| Set tasks |
1. According to the passage on agile human resources, what company did Iliana Rocha found?
2. From the passage on agile human resources, reproduce word for word the part that opens with the words containing "The Agile method" and closes with "and management strategies.".
3. In the passage on agile human resources, what does it say HR practitioners may achieve by using agile methodologies to improve management processes? List each one.

| Passage shown |
___
The Agile method was developed as a new way to produce software, but it may also be used for various other business objectives. While agile is a well-known technique, it is still often thought to be limited to the IT industry. Thankfully, we see improvements in management, bringing different solutions to different sectors. By now, many are seeing the growth of agile human resources practices.
What are agile human resources?
Human Resources departments manage complex projects and diverse stakeholders with different objectives. This continuously requires efficient communication and management strategies.
Using agile methodologies to improve management processes, HR practitioners may better reduce volatility, boost flexibility, and strengthen the business.
Iliana Rocha,founder of Clubnet – a coaching and consulting company – understands that agile approaches are going beyond tech: “Since agile is a very context-driven approach, it can be adapted to the needs of the organization and department. Agile human resources are becoming increasingly popular as HR management practices have remained stagnant since the 20th century”.
Implementing an agile human resources mindset means understanding employees also as customers and users. When considered in this perspective, the value becomes something that thrills the client while also assisting the employee in their work.
___
| Entries supplied |
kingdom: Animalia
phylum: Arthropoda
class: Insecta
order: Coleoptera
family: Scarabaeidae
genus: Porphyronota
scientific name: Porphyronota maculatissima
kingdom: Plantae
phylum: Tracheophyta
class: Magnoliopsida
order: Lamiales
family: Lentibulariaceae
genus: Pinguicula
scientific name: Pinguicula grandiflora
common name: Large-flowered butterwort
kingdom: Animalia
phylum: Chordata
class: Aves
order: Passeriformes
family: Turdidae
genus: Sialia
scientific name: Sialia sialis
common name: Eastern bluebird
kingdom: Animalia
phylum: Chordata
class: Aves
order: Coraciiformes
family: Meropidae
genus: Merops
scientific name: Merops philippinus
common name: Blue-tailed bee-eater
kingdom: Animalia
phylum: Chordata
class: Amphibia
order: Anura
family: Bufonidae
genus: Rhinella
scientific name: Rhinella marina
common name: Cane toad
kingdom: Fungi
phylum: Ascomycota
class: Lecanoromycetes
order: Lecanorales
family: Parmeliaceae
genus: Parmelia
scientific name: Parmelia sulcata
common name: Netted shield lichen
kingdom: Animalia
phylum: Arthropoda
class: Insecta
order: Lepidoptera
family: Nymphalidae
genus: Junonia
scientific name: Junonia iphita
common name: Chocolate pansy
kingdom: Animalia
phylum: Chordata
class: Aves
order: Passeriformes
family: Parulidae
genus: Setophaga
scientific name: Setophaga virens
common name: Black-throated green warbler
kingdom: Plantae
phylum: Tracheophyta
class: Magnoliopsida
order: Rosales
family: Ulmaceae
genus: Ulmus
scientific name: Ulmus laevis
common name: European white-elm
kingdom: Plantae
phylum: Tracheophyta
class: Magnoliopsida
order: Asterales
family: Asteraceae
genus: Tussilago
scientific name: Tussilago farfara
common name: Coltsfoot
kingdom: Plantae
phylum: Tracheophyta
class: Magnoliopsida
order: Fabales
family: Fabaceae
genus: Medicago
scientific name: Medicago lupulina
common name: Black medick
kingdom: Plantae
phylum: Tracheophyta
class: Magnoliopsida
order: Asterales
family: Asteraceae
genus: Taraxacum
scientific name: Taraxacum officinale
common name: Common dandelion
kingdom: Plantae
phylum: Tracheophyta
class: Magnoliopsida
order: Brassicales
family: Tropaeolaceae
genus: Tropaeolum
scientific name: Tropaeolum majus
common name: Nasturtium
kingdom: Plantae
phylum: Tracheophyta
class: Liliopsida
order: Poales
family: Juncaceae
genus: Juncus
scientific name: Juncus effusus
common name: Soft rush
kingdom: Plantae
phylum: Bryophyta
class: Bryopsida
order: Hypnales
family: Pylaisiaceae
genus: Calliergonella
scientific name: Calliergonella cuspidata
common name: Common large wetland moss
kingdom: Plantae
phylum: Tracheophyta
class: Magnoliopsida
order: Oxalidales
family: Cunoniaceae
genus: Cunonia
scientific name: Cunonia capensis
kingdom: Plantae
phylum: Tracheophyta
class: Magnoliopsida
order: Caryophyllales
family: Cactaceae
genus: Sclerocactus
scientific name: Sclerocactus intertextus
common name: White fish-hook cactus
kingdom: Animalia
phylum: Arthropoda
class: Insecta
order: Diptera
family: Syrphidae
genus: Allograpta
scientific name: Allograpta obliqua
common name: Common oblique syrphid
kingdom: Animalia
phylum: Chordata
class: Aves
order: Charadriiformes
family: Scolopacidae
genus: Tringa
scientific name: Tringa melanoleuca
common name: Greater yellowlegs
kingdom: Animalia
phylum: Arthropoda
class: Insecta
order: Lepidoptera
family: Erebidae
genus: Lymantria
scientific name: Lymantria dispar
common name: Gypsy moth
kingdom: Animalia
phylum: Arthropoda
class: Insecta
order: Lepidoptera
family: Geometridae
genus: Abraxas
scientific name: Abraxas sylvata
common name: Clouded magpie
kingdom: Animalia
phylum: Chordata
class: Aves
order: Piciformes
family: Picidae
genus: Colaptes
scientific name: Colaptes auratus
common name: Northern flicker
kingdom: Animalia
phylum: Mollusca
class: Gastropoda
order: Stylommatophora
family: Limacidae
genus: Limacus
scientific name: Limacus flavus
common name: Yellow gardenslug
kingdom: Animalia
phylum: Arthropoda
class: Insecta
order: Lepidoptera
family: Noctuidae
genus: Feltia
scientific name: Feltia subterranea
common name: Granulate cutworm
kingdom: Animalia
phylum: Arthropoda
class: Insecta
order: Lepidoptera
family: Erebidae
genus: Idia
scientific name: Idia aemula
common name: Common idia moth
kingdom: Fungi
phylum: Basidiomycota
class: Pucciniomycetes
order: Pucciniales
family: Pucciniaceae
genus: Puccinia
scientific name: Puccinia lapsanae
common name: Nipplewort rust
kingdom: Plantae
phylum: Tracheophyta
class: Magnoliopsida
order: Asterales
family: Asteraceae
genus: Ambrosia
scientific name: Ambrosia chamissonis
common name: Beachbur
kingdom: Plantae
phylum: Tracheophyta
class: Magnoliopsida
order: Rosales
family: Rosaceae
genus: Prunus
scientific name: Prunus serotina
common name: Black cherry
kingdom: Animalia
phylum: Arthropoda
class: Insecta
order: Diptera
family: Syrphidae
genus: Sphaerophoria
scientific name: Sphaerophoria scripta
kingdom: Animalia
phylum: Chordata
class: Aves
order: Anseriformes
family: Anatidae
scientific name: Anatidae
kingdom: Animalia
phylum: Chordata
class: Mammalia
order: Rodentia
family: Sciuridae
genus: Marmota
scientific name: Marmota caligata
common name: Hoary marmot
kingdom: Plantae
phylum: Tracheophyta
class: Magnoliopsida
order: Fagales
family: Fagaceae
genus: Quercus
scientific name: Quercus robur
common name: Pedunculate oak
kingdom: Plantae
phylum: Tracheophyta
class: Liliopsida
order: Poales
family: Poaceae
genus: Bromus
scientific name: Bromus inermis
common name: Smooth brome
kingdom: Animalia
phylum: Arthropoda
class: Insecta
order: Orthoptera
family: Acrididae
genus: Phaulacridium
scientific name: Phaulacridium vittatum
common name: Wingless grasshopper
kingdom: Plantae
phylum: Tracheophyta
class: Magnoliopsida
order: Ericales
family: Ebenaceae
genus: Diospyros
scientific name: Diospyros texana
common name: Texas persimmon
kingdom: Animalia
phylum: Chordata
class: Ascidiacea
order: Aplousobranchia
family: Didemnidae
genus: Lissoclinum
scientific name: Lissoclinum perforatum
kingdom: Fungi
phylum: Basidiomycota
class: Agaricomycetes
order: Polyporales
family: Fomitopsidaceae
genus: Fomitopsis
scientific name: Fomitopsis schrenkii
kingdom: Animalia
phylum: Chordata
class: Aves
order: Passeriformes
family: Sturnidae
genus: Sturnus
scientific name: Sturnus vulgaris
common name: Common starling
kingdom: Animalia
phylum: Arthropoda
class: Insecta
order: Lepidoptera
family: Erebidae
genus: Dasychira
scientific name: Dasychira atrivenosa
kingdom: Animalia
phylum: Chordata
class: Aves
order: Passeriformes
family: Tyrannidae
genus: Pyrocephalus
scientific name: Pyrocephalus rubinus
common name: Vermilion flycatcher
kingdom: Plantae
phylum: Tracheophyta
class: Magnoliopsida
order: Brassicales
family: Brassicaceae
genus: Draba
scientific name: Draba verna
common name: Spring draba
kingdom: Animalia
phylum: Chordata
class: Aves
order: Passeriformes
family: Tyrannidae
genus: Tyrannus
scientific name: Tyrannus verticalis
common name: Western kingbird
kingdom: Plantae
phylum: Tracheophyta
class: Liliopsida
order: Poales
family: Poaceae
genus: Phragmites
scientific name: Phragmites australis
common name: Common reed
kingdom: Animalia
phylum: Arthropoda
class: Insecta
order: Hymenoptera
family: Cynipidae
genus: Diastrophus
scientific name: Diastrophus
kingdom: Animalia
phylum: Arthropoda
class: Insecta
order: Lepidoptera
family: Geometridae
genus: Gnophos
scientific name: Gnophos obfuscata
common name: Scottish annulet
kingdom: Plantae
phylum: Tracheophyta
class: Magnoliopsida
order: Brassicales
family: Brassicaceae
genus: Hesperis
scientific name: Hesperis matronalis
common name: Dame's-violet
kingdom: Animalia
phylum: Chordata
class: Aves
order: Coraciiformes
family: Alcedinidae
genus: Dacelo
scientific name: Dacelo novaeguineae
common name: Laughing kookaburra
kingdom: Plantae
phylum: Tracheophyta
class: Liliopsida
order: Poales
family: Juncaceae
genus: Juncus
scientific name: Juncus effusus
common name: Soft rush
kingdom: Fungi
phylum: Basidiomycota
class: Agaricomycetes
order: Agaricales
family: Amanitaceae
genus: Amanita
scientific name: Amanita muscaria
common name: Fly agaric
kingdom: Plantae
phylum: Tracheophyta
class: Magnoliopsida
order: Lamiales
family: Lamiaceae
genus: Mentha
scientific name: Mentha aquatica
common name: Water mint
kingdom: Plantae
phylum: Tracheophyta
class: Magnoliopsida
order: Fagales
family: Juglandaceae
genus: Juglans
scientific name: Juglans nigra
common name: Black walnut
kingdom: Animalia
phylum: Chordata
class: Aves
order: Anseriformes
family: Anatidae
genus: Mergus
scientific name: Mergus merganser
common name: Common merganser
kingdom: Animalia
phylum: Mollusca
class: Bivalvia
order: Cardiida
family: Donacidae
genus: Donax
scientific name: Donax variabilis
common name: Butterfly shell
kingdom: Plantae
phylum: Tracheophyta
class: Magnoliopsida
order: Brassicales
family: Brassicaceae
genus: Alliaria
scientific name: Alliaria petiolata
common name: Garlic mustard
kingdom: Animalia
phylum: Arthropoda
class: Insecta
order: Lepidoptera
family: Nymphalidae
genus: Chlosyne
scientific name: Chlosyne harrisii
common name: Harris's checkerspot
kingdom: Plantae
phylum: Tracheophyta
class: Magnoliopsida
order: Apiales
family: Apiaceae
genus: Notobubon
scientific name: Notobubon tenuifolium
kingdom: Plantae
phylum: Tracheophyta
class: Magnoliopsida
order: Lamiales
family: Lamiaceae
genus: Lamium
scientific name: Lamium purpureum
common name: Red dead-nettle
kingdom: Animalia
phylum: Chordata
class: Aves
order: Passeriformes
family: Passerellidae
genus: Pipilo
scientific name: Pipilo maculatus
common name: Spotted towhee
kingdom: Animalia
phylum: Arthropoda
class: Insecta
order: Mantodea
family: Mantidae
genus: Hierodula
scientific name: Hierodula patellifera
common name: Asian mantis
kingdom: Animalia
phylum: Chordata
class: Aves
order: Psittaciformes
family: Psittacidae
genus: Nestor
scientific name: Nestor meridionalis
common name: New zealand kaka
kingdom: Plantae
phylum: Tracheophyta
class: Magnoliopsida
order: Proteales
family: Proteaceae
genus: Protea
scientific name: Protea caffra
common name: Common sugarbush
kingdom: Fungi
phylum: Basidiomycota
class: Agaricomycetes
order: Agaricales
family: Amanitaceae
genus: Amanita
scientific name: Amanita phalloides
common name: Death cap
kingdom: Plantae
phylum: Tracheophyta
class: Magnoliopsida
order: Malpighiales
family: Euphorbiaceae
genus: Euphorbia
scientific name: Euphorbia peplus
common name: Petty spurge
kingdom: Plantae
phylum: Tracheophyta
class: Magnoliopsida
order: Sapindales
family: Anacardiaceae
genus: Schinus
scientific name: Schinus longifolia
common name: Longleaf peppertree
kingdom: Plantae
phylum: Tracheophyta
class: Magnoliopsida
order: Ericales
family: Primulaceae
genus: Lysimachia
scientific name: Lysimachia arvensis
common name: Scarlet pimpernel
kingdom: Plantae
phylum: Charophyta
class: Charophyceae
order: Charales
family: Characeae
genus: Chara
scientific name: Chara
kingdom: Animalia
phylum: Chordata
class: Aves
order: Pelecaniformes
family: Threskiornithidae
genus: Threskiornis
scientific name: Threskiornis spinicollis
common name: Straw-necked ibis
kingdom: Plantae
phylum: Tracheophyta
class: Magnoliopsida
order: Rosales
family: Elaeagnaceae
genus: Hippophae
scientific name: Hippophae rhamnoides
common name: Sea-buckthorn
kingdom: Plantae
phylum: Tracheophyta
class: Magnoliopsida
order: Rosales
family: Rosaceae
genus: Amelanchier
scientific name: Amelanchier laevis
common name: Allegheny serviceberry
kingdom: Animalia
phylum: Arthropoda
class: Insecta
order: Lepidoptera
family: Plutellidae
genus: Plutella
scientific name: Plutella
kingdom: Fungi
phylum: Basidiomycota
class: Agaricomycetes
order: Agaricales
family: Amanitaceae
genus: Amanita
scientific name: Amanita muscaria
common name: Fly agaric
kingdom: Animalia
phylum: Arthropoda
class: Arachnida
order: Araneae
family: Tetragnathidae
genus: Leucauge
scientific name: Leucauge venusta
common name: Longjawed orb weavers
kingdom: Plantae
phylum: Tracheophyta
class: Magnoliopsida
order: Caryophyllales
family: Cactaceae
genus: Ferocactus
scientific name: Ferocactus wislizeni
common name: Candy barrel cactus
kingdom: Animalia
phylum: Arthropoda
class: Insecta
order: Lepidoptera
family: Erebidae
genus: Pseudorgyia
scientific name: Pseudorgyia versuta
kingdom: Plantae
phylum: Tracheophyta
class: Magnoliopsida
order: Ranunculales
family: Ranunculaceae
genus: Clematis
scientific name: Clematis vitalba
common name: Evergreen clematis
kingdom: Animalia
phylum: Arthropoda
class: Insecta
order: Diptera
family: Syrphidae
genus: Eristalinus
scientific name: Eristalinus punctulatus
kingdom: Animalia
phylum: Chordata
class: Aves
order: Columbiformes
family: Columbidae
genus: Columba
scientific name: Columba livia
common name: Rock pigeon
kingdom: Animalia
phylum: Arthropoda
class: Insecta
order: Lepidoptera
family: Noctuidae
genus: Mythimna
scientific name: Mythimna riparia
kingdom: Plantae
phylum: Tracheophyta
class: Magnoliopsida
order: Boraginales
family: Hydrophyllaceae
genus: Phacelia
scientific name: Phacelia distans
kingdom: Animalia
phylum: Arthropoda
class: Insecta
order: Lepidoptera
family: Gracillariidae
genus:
___
| Answer set |
1. Clubnet, a coaching and consulting company.

2.
The Agile method was developed as a new way to produce software, but it may also be used for various other business objectives. While agile is a well-known technique, it is still often thought to be limited to the IT industry. Thankfully, we see improvements in management, bringing different solutions to different sectors. By now, many are seeing the growth of agile human resources practices.
What are agile human resources?
Human Resources departments manage complex projects and diverse stakeholders with different objectives. This continuously requires efficient communication and management strategies.

3.
- Reduce volatility
- Boost flexibility
- Strengthen the business